START DATASET RECORDS

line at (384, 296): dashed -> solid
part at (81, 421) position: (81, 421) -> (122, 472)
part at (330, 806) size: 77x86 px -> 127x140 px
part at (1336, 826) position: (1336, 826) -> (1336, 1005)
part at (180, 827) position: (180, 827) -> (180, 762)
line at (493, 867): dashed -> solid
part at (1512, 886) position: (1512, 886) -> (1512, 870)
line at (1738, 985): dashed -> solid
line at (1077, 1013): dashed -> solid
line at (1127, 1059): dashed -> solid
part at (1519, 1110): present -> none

END DATASET RECORDS

GIVEN REQUEST - Return every line of the items above verbatim, with no changes or additions.

RESPONSE TO THIS EXERCISE -
line at (384, 296): dashed -> solid
part at (81, 421) position: (81, 421) -> (122, 472)
part at (330, 806) size: 77x86 px -> 127x140 px
part at (1336, 826) position: (1336, 826) -> (1336, 1005)
part at (180, 827) position: (180, 827) -> (180, 762)
line at (493, 867): dashed -> solid
part at (1512, 886) position: (1512, 886) -> (1512, 870)
line at (1738, 985): dashed -> solid
line at (1077, 1013): dashed -> solid
line at (1127, 1059): dashed -> solid
part at (1519, 1110): present -> none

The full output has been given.